| What to produce |
Convert the stretch from the start of the rows through the line that contains "குறிப்பேடுகள்" into a JSON list of strings, one string per line, with blank lines left out.

Dataset records
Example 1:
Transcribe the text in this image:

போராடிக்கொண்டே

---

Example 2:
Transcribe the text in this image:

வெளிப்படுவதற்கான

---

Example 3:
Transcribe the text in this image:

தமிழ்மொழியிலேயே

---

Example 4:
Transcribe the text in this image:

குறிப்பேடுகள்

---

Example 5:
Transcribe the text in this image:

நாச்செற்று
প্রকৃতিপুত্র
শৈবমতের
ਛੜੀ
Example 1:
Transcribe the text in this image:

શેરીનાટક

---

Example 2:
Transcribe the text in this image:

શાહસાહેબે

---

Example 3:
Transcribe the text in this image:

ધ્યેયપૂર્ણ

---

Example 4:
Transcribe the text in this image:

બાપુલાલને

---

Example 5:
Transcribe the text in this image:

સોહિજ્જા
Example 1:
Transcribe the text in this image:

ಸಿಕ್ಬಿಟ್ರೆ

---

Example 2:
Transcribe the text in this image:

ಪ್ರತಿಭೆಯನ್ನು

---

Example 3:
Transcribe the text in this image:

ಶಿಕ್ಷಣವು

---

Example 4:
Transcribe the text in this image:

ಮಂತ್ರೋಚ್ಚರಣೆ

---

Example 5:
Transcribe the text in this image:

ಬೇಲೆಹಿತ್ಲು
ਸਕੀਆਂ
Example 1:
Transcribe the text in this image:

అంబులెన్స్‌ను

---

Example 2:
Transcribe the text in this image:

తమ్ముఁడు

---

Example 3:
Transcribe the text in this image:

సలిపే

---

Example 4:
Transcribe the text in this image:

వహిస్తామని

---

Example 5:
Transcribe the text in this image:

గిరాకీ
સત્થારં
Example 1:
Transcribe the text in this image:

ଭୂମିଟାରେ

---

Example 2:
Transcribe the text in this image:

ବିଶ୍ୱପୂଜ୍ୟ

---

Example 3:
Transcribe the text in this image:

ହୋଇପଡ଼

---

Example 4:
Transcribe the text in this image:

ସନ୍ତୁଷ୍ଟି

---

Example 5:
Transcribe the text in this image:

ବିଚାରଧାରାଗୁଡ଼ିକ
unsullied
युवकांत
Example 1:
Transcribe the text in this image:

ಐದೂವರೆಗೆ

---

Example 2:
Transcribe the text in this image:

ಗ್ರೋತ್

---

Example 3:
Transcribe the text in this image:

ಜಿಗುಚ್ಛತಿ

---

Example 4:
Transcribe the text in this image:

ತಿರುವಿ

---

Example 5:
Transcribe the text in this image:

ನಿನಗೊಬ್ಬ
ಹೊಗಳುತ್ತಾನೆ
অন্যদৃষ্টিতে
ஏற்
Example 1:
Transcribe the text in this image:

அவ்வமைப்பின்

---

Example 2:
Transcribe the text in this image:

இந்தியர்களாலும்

| Answer |
[
  "Example 1:",
  "Transcribe the text in this image:",
  "போராடிக்கொண்டே",
  "---",
  "Example 2:",
  "Transcribe the text in this image:",
  "வெளிப்படுவதற்கான",
  "---",
  "Example 3:",
  "Transcribe the text in this image:",
  "தமிழ்மொழியிலேயே",
  "---",
  "Example 4:",
  "Transcribe the text in this image:",
  "குறிப்பேடுகள்"
]